Bonus: Reflect and Compare

Problem Recap:

Reflect on how the concept of time inconsistency influences decision-making in these scenarios. What are the real-world implications of these models?

Answer:

1. Time Inconsistency: - Time inconsistency occurs because individuals discount future utility disproportionately compared to the present. Naive decision-makers fail to recognize their future preference changes, leading to procrastination and suboptimal decisions. - Sophisticated decision-makers anticipate their time inconsistency and take proactive steps (e.g., acting earlier) to mitigate its effects.

2. Real-World Implications: - Procrastination: Time-inconsistent behavior explains why people delay tasks like filing taxes, exercising, or saving for retirement. - Commitment Devices: Sophisticates often use tools like automatic savings plans, deadlines, or penalties to enforce future actions and overcome procrastination. - Policy Design: Understanding present bias can help policymakers design better interventions, such as default enrollment in retirement plans or incentives for early action.

Dataset entries:
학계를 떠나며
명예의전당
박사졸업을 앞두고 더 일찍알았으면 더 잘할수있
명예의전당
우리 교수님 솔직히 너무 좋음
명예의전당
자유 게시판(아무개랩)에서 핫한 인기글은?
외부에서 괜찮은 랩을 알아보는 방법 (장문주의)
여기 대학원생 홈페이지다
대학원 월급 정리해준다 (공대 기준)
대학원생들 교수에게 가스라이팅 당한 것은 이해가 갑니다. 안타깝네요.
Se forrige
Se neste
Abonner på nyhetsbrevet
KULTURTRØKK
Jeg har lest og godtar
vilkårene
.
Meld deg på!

---

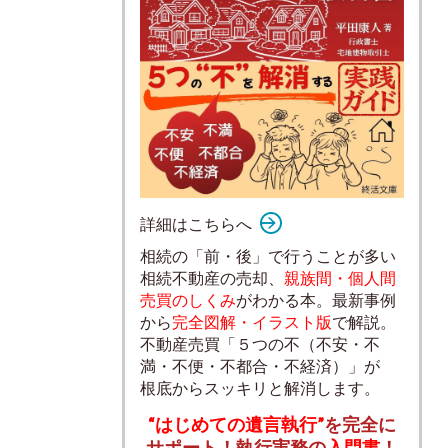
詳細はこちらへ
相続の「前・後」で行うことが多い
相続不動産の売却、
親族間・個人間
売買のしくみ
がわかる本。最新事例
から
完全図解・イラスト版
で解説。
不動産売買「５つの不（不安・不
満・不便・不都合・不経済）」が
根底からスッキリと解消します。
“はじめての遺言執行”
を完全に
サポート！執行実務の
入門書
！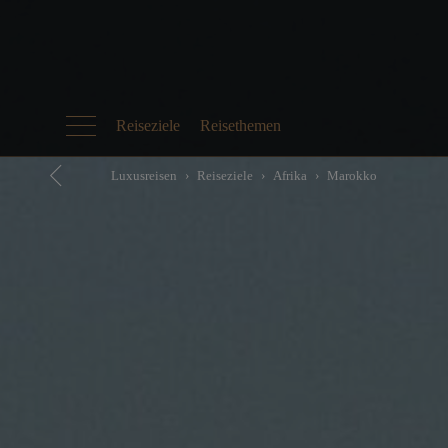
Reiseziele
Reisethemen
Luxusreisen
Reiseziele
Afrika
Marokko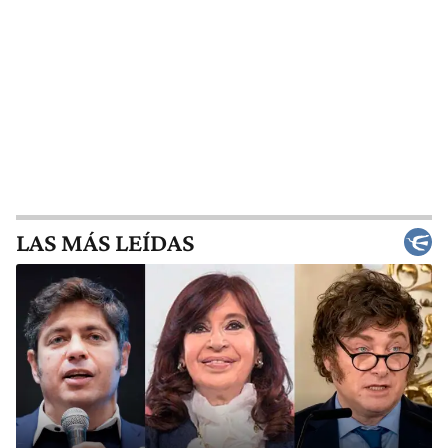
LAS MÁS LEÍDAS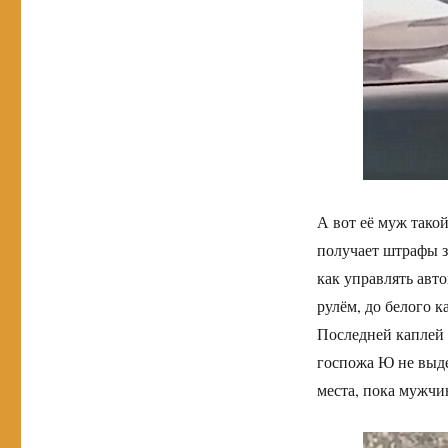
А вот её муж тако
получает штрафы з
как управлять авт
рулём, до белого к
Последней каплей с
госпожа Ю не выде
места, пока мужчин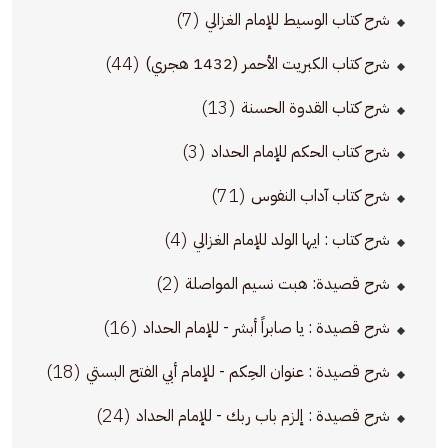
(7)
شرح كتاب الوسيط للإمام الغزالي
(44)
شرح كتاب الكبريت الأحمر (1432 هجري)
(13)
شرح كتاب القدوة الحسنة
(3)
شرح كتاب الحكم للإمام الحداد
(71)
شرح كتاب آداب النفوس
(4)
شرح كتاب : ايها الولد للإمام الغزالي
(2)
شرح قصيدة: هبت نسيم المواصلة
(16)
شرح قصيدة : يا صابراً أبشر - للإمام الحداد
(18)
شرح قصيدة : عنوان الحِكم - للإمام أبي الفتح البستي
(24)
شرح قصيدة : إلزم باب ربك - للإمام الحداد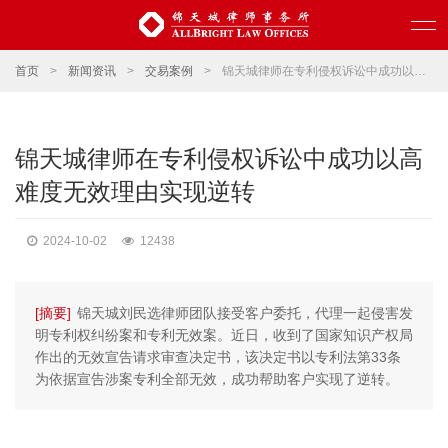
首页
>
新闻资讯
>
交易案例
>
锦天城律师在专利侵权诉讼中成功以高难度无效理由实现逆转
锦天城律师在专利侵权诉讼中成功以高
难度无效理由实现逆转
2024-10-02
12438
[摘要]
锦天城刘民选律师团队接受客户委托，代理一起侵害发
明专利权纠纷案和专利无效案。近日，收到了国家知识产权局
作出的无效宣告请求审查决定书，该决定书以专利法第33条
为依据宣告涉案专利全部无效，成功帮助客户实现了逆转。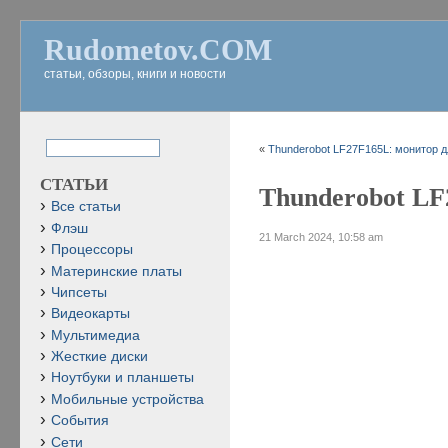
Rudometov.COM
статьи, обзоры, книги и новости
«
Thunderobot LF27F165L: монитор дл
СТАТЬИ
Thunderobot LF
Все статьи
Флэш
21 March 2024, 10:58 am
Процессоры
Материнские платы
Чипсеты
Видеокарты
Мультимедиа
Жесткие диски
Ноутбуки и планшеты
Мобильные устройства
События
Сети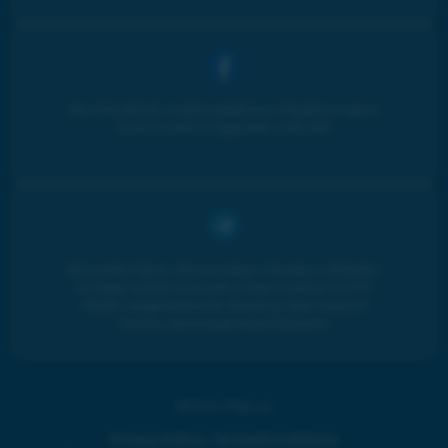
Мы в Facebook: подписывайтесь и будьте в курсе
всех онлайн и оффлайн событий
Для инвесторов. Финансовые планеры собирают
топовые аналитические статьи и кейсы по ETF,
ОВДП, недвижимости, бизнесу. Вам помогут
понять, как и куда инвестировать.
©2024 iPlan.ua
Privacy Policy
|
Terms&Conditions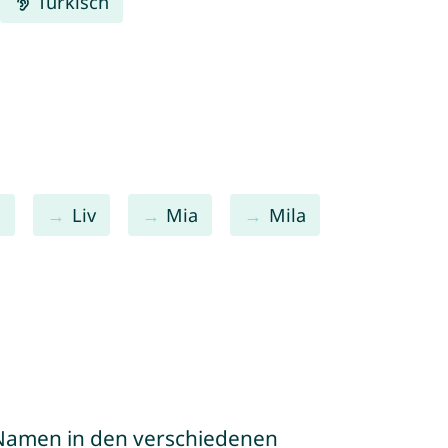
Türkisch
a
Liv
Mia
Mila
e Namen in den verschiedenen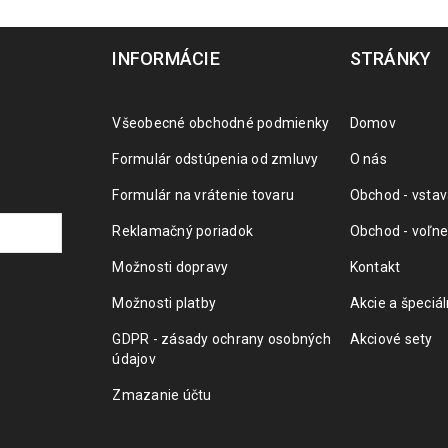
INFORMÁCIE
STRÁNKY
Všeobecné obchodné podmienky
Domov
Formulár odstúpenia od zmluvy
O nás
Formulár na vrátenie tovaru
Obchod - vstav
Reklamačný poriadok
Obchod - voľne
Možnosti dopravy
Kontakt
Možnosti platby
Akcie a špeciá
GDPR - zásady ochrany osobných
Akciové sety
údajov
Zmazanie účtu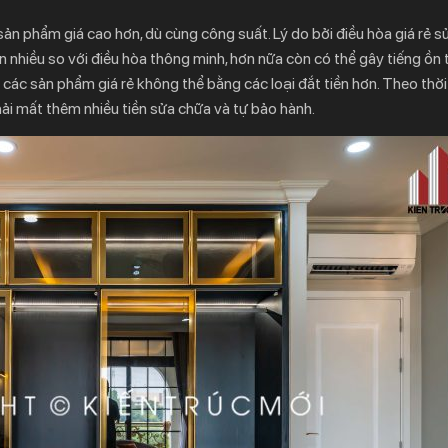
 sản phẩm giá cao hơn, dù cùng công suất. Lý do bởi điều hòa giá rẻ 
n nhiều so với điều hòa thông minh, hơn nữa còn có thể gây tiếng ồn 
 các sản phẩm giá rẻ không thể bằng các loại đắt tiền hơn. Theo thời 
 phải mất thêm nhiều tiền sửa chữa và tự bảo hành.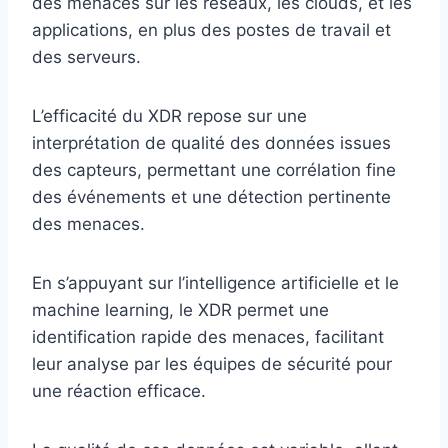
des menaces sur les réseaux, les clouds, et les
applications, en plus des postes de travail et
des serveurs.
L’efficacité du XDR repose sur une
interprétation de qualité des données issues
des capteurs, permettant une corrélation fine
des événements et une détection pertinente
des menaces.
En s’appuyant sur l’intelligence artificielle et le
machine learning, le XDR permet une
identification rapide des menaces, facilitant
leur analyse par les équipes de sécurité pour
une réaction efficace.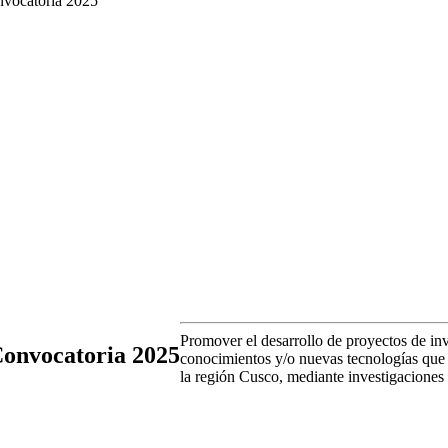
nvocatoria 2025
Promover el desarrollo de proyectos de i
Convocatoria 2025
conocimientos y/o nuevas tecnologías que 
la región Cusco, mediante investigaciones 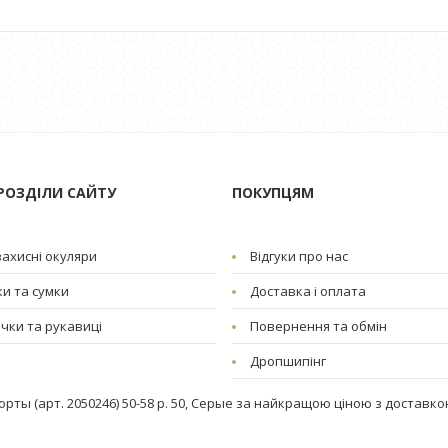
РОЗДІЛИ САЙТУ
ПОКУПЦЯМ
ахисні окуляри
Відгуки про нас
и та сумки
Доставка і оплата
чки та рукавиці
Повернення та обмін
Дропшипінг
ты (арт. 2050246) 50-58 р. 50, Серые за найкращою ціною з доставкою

Parts of the exercise —
[a] Transcribe the passage on time inconsistency between "Reflect on how" and "mitigate its effects.", inclusive.
[b] Name every task the time inconsistency passage gives as something people delay because of time-inconsistent behavior.
[c] Resume the passage on time inconsistency, picking up after its final sentence.
The dataset entries have no connection to the time inconsistency text.

Outputs by task —
[a]
Reflect on how the concept of time inconsistency influences decision-making in these scenarios. What are the real-world implications of these models?

Answer:

1. Time Inconsistency: - Time inconsistency occurs because individuals discount future utility disproportionately compared to the present. Naive decision-makers fail to recognize their future preference changes, leading to procrastination and suboptimal decisions. - Sophisticated decision-makers anticipate their time inconsistency and take proactive steps (e.g., acting earlier) to mitigate its effects.

[b] Filing taxes, exercising, saving for retirement

[c]
3. Lessons from Naifs vs. Sophisticates: - Naifs are prone to repeated delays without external help or commitment mechanisms. - Sophisticates demonstrate the value of foresight and planning in counteracting present bias.

Conclusion: By understanding time inconsistency, individuals and policymakers can design strategies to bridge the gap between intentions and actions, improving long-term outcomes.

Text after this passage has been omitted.